╔══

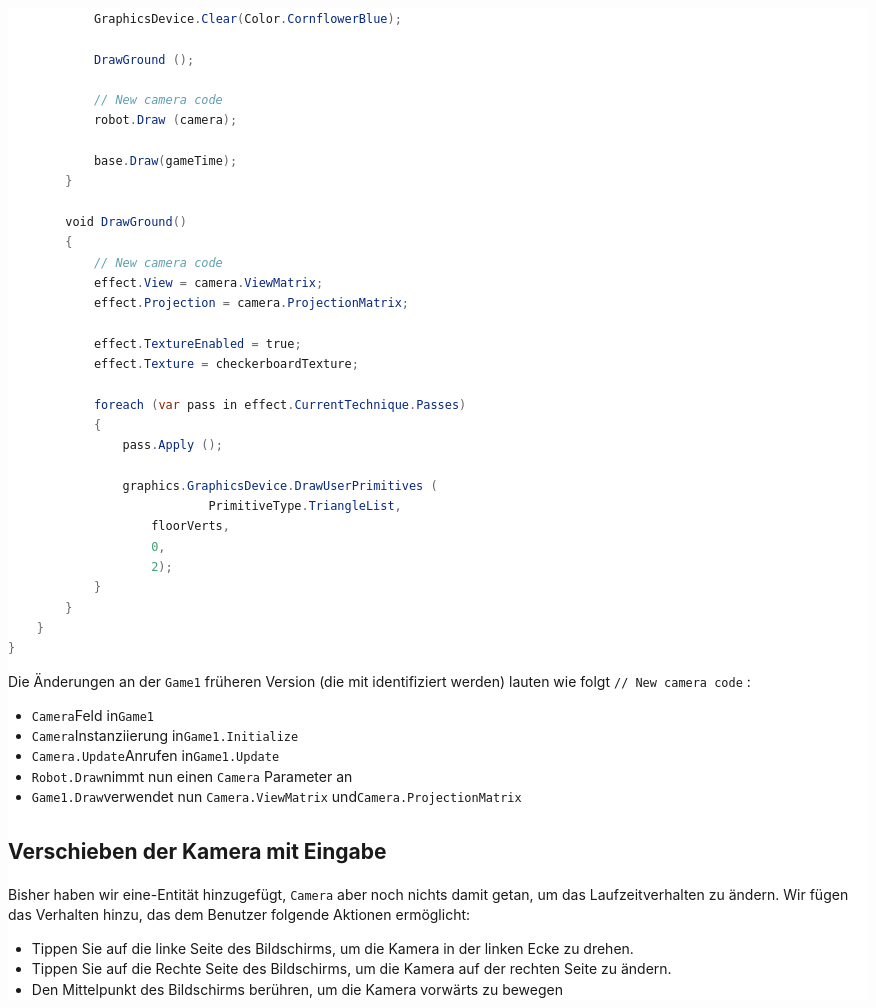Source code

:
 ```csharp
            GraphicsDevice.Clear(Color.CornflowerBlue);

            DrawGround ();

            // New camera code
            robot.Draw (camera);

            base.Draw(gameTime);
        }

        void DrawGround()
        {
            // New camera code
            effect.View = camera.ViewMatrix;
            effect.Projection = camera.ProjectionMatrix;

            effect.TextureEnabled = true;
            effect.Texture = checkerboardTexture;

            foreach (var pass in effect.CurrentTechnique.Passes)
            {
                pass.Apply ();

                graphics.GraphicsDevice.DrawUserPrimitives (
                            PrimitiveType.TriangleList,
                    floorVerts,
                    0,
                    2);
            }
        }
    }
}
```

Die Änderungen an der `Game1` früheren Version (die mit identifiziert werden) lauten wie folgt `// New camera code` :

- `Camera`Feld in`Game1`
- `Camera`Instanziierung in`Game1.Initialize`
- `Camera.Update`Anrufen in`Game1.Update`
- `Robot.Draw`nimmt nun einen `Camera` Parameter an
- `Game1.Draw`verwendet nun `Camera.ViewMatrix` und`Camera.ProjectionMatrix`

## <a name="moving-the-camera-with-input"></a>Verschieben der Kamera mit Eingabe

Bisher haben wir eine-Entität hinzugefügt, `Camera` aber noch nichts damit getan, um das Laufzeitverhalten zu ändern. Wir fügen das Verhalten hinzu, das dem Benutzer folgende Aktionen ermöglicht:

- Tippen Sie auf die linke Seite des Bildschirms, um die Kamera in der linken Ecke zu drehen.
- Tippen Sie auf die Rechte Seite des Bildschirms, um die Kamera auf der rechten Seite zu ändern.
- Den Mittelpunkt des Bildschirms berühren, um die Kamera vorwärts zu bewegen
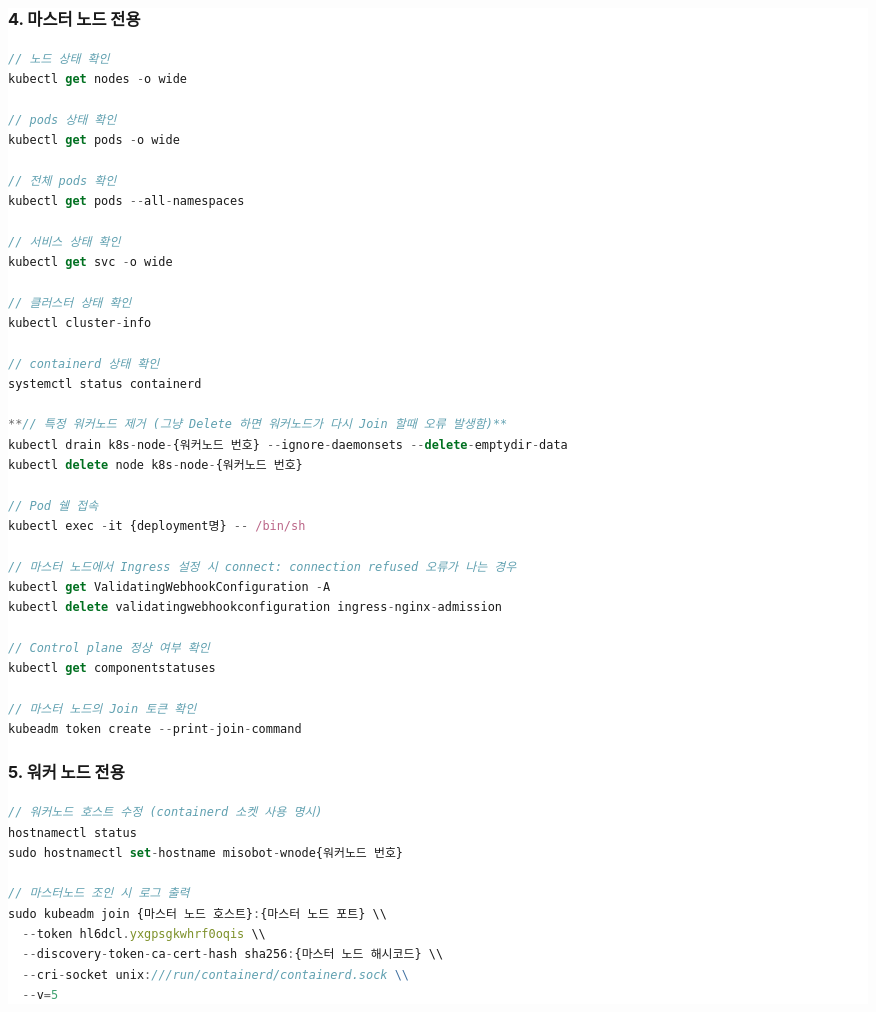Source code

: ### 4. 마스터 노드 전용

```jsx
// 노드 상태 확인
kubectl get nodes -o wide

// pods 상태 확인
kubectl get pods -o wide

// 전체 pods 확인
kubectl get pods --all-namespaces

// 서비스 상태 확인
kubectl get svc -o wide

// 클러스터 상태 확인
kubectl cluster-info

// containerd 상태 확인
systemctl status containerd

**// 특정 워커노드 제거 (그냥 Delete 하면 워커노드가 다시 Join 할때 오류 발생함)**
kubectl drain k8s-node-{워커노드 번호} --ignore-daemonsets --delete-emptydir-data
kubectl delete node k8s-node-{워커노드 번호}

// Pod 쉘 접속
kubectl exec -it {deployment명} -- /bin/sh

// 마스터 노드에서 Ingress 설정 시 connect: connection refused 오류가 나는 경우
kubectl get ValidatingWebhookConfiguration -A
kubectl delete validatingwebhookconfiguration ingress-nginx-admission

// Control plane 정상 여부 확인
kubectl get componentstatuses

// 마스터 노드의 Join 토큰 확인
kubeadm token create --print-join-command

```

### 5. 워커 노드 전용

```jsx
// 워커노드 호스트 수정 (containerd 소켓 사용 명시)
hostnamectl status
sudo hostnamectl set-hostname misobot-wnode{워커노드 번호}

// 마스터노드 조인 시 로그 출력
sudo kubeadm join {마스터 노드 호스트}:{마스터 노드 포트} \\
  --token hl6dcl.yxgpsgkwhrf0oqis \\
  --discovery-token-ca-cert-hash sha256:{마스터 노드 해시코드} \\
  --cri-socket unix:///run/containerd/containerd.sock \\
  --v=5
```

╚══

# Task details
Go through the listing and copy each line that includes the string "ändern".

# Task response
Bisher haben wir eine-Entität hinzugefügt, `Camera` aber noch nichts damit getan, um das Laufzeitverhalten zu ändern. Wir fügen das Verhalten hinzu, das dem Benutzer folgende Aktionen ermöglicht:
- Tippen Sie auf die Rechte Seite des Bildschirms, um die Kamera auf der rechten Seite zu ändern.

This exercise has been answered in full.